Lead researcher, Associate Professor Natasha Rogers, who heads WIMR’s Kidney Injury Research Group, says this study set out to discover whether the way CD47 sends messages to other cells impacts the autophagy process, and therefore the development of AKI.

“Protein receptors, like CD47, are involved in the way cells communicate with each other. The messages relayed between cells can result in cell activation which can sometimes lead to cell death.

“For the first time, our research team has demonstrated that when CD47 is expressed in the kidneys, it can alter a number of steps in the autophagy process, and this contributes to the development of AKI,” said Associate Professor Rogers.

“We had previously shown that mutant mice lacking the receptor CD47 are protected from AKI but we weren’t sure how. Researchers have also been divided as to whether autophagy in the kidney was beneficial in protecting against AKI or not. However, recent advances in how we detect autophagy within cells means we now understand autophagy is beneficial. Importantly, if you increase autophagy then you can protect the kidney.

“In this research we have shown that by removing CD47, the levels of autophagy proteins are increased in the kidney, allowing cells to rapidly recycle damaged components and therefore stay alive.”

Understanding the causes of AKI and identifying potential treatments is vital, as AKI is a global health concern. The most recent Australian figures indicate that in 2012-2013, there were 131,780 hospitalisations involving AKI. [1]  In 2012, there were around 5,160 deaths where AKI was recorded as the underlying or associated cause of death.[2]

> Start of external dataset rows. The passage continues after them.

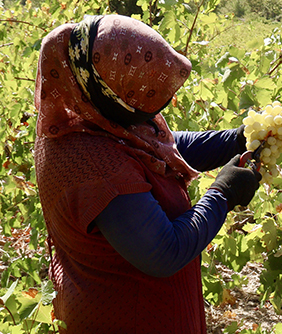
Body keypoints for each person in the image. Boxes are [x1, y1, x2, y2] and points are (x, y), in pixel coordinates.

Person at [33, 15, 261, 333]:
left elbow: (156, 147)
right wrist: (223, 193)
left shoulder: (81, 115)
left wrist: (234, 140)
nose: (155, 113)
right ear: (111, 95)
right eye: (145, 100)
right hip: (129, 320)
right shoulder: (98, 168)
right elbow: (163, 252)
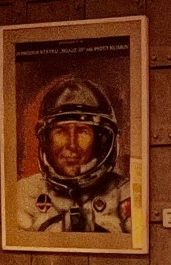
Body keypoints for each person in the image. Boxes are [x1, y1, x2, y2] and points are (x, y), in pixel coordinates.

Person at [16, 74, 132, 234]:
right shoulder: (25, 194)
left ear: (101, 140)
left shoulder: (125, 194)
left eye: (82, 131)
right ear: (46, 139)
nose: (72, 145)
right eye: (60, 131)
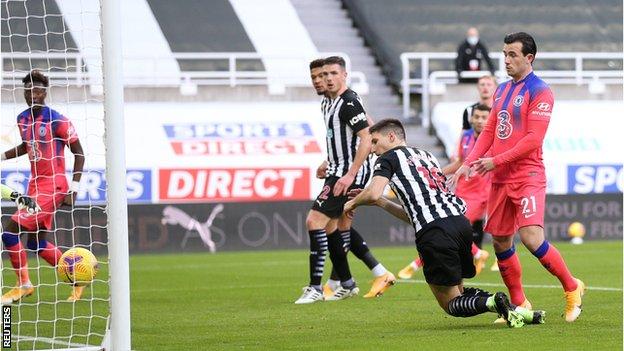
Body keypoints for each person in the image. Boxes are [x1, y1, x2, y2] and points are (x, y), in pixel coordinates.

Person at [344, 119, 543, 327]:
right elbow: (413, 213)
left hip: (435, 232)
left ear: (392, 137)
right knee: (461, 292)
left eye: (375, 142)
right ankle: (520, 311)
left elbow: (373, 191)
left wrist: (351, 203)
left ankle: (495, 301)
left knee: (450, 303)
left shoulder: (387, 158)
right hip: (460, 224)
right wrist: (381, 203)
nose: (372, 149)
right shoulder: (427, 157)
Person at [451, 32, 585, 322]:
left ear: (529, 58)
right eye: (504, 54)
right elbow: (488, 132)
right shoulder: (501, 90)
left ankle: (572, 287)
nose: (507, 60)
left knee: (531, 238)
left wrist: (494, 160)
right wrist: (469, 162)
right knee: (499, 240)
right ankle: (519, 303)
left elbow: (533, 140)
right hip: (500, 178)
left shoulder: (540, 91)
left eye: (512, 55)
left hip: (528, 175)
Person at [295, 57, 395, 304]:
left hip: (347, 176)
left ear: (344, 74)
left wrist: (350, 174)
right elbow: (349, 136)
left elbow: (364, 137)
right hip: (337, 170)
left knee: (314, 221)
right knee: (333, 229)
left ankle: (316, 287)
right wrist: (328, 160)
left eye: (330, 74)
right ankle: (348, 282)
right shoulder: (328, 103)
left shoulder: (348, 101)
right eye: (318, 76)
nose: (325, 79)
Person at [1, 70, 85, 304]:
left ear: (44, 92)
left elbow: (79, 153)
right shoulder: (22, 119)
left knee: (10, 231)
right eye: (28, 90)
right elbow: (26, 146)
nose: (32, 94)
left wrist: (74, 189)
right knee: (36, 244)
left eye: (37, 90)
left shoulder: (57, 119)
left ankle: (23, 285)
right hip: (35, 186)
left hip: (55, 186)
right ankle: (77, 280)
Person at [397, 104, 492, 280]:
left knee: (448, 230)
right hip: (462, 191)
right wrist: (437, 174)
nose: (479, 121)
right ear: (471, 119)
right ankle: (477, 254)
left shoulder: (492, 139)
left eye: (484, 117)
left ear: (490, 119)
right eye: (476, 117)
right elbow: (460, 163)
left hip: (480, 193)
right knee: (449, 230)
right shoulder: (465, 137)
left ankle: (417, 264)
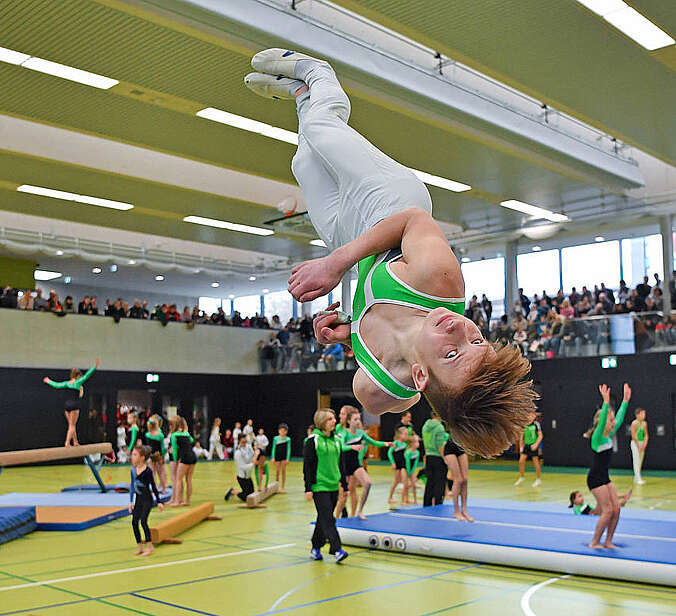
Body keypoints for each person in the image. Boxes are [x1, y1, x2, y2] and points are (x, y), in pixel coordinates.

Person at [246, 48, 537, 458]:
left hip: (349, 234)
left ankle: (300, 94)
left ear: (419, 376)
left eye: (453, 353)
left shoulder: (377, 385)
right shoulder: (439, 280)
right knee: (321, 128)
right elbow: (412, 220)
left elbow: (384, 343)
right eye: (478, 342)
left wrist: (346, 336)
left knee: (304, 163)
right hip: (390, 203)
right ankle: (316, 73)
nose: (461, 329)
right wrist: (335, 264)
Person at [584, 383, 631, 549]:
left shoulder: (609, 434)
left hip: (605, 477)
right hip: (595, 479)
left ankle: (608, 541)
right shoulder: (597, 437)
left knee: (616, 509)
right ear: (603, 422)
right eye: (610, 421)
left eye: (612, 421)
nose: (613, 423)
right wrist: (605, 403)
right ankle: (594, 542)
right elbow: (604, 419)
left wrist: (625, 401)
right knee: (608, 511)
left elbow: (618, 419)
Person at [303, 408, 349, 563]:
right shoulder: (313, 440)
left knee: (323, 518)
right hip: (319, 486)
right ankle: (337, 549)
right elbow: (307, 466)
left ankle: (315, 548)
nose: (334, 421)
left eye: (334, 418)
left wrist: (345, 484)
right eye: (330, 419)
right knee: (329, 518)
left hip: (333, 486)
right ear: (322, 422)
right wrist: (308, 488)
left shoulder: (337, 440)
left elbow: (341, 464)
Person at [338, 407, 391, 518]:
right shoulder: (344, 433)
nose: (358, 422)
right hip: (343, 466)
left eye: (359, 419)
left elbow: (374, 443)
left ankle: (359, 511)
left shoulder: (361, 433)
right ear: (349, 421)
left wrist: (386, 444)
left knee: (367, 483)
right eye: (355, 419)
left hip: (355, 465)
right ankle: (335, 517)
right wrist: (352, 446)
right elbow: (341, 447)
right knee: (343, 496)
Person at [43, 358, 99, 446]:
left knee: (71, 425)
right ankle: (67, 442)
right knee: (72, 425)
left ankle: (75, 442)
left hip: (66, 406)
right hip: (74, 405)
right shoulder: (78, 382)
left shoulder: (67, 383)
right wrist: (94, 367)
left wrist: (49, 381)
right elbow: (87, 376)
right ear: (77, 376)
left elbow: (57, 385)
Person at [129, 445, 164, 557]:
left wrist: (158, 501)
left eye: (135, 455)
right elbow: (132, 487)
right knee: (134, 522)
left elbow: (153, 487)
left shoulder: (148, 471)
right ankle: (140, 547)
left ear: (142, 457)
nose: (132, 457)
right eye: (132, 454)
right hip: (138, 500)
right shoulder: (133, 471)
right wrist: (130, 502)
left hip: (147, 500)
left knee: (143, 521)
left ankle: (149, 546)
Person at [443, 432, 473, 521]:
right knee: (458, 479)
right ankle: (456, 511)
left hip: (461, 447)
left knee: (465, 479)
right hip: (450, 449)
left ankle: (464, 510)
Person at [422, 409, 447, 506]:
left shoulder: (425, 426)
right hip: (438, 458)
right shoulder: (439, 427)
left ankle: (427, 503)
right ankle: (438, 504)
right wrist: (445, 459)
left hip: (429, 456)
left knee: (429, 482)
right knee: (439, 483)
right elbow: (440, 446)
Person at [226, 434, 259, 502]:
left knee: (252, 495)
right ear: (239, 441)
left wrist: (256, 454)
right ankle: (232, 491)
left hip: (248, 476)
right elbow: (243, 467)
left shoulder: (249, 447)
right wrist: (253, 464)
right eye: (242, 441)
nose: (244, 442)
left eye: (245, 440)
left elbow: (253, 455)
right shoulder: (238, 453)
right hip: (242, 477)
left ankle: (236, 492)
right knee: (246, 498)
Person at [171, 417, 196, 507]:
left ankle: (177, 501)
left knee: (178, 479)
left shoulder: (174, 435)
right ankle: (187, 501)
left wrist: (175, 460)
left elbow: (174, 450)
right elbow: (192, 440)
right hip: (193, 456)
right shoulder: (187, 433)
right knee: (188, 479)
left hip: (185, 458)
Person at [515, 414, 544, 487]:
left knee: (535, 462)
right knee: (521, 461)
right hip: (526, 445)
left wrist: (536, 444)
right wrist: (521, 447)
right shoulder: (524, 425)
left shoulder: (536, 425)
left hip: (533, 445)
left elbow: (540, 435)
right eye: (529, 416)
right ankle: (521, 477)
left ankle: (538, 479)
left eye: (532, 416)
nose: (530, 417)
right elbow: (521, 437)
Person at [144, 416, 167, 493]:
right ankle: (163, 489)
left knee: (152, 473)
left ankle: (154, 489)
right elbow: (162, 447)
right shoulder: (160, 435)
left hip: (151, 455)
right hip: (158, 454)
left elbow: (147, 447)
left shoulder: (147, 434)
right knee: (161, 473)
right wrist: (162, 457)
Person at [387, 426, 409, 505]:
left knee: (405, 482)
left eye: (407, 434)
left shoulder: (405, 444)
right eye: (405, 434)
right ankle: (390, 497)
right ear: (400, 435)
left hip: (403, 464)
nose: (407, 436)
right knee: (396, 481)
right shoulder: (395, 443)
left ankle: (404, 500)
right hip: (397, 464)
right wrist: (393, 463)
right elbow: (389, 453)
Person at [630, 407, 648, 485]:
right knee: (636, 460)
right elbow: (633, 435)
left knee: (640, 461)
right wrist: (638, 445)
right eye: (642, 414)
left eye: (644, 414)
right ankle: (638, 478)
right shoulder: (634, 423)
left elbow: (646, 435)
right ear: (637, 415)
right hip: (635, 443)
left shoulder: (644, 423)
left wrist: (644, 444)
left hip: (641, 443)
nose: (644, 415)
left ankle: (636, 477)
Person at [271, 423, 292, 493]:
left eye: (284, 431)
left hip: (284, 456)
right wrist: (273, 457)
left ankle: (282, 487)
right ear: (279, 431)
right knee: (277, 471)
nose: (282, 432)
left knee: (283, 471)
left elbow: (289, 449)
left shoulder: (288, 439)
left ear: (286, 431)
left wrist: (288, 458)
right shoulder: (276, 438)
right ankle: (276, 487)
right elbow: (273, 448)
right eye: (281, 430)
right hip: (277, 456)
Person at [402, 433, 421, 505]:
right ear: (412, 444)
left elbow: (415, 463)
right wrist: (408, 472)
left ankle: (415, 500)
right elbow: (407, 463)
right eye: (416, 442)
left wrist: (412, 471)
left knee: (414, 485)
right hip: (405, 469)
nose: (418, 444)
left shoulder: (417, 452)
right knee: (405, 485)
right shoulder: (408, 452)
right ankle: (404, 500)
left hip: (411, 470)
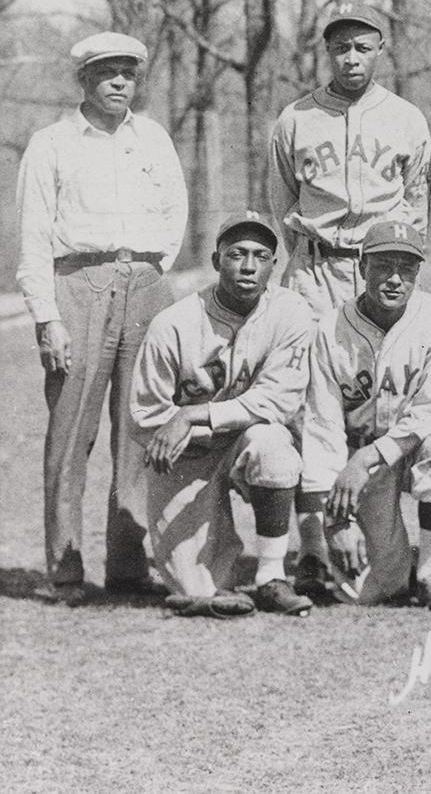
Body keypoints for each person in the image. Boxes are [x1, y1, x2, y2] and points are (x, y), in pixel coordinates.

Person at [265, 0, 431, 599]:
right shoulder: (295, 118)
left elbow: (415, 203)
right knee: (314, 403)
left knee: (383, 401)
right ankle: (312, 548)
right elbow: (282, 203)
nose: (352, 57)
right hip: (316, 268)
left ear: (381, 48)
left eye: (363, 46)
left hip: (380, 269)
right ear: (327, 51)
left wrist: (389, 263)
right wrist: (306, 263)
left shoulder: (408, 119)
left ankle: (385, 538)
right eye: (341, 47)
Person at [16, 32, 188, 603]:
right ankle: (65, 569)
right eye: (107, 73)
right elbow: (35, 238)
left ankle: (129, 563)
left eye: (128, 74)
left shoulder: (153, 138)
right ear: (83, 80)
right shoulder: (52, 143)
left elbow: (174, 211)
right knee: (71, 433)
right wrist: (48, 316)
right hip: (77, 286)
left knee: (138, 425)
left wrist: (151, 271)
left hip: (143, 284)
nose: (119, 83)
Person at [129, 213, 318, 617]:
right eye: (236, 254)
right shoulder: (174, 324)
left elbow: (279, 400)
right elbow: (145, 415)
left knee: (273, 444)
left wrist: (193, 414)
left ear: (274, 265)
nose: (248, 266)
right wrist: (188, 427)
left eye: (260, 256)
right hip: (189, 455)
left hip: (246, 440)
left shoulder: (291, 311)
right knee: (198, 588)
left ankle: (270, 576)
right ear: (216, 262)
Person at [301, 220, 431, 611]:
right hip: (356, 464)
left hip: (409, 447)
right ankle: (397, 569)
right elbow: (321, 426)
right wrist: (335, 522)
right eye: (383, 265)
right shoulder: (330, 329)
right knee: (368, 591)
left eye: (406, 268)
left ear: (417, 273)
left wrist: (368, 457)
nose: (395, 279)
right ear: (362, 267)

AKI is the sudden onset of kidney failure or kidney damage and can occur over a few days or even hours.  It causes a build-up of waste products, meaning that the kidneys struggle to maintain a balance of fluid.

The primary causes of AKI include reduced blood supply to the kidneys, which can happen as a result of a heart attack or surgery, a severe infection, the effect of a drug or radioactive dye that causes damage to kidney tissue, or an obstruction to urine leaving the kidney, which can occur as a result of kidney stones or an enlarged prostate.[3]

AKI impacts many people, and also places significant medical and economic burden on the healthcare system.  It often results in hospitalisations, as well as being a common ‘hospital-acquired’ disorder.  AKI is associated with high morbidity and mortality.[4]   

Associate Professor Rogers said, “Even if a patient survivesthe acute illness, AKI remains a major risk factor in the development of chronic kidney disease and the progression to end-stage renal disease.

“Our research, combined with other previous findings, increasingly indicates that blocking CD47’s ability to communicate with other cells could be a promising therapeutic target.  By stopping CD47 from impacting the autophagy process, we could protect against cellular stress and improve renal tissue survival.

“The next step for this research is to find ways to block CD47, leading, in the long-term, to the development of a new treatment for AKI.”

This research was conducted by a team at WIMR, which included Honours student Maryam El-Rashid (who is now studying Medicine at ANU) and postdoctoral fellow, Dr Kedar Ghimire.
 
This research was published in the FASEB Journal - https://www.fasebj.org/doi/10.1096/fj.201900120RR
 
Associate Professor Natasha Rogers is affiliated with The Westmead Institute for Medical Research, Westmead Clinical School and the Starzl Transplant Institute (USA).
 
[1] Australian Institute of Health and Welfare 2015. Acute kidney injury in Australia: a first national snapshot. Cat.no. PHE 190. Canberra: AIHW.
[2] ibid
[3] https://kidney.org.au/your-kidneys/detect/acute-kidney-injury
[4] Australian Institute of Health and Welfare 2015. Acute kidney injury in Australia: a first national snapshot. Cat.no. PHE 190. Canberra: AIHW.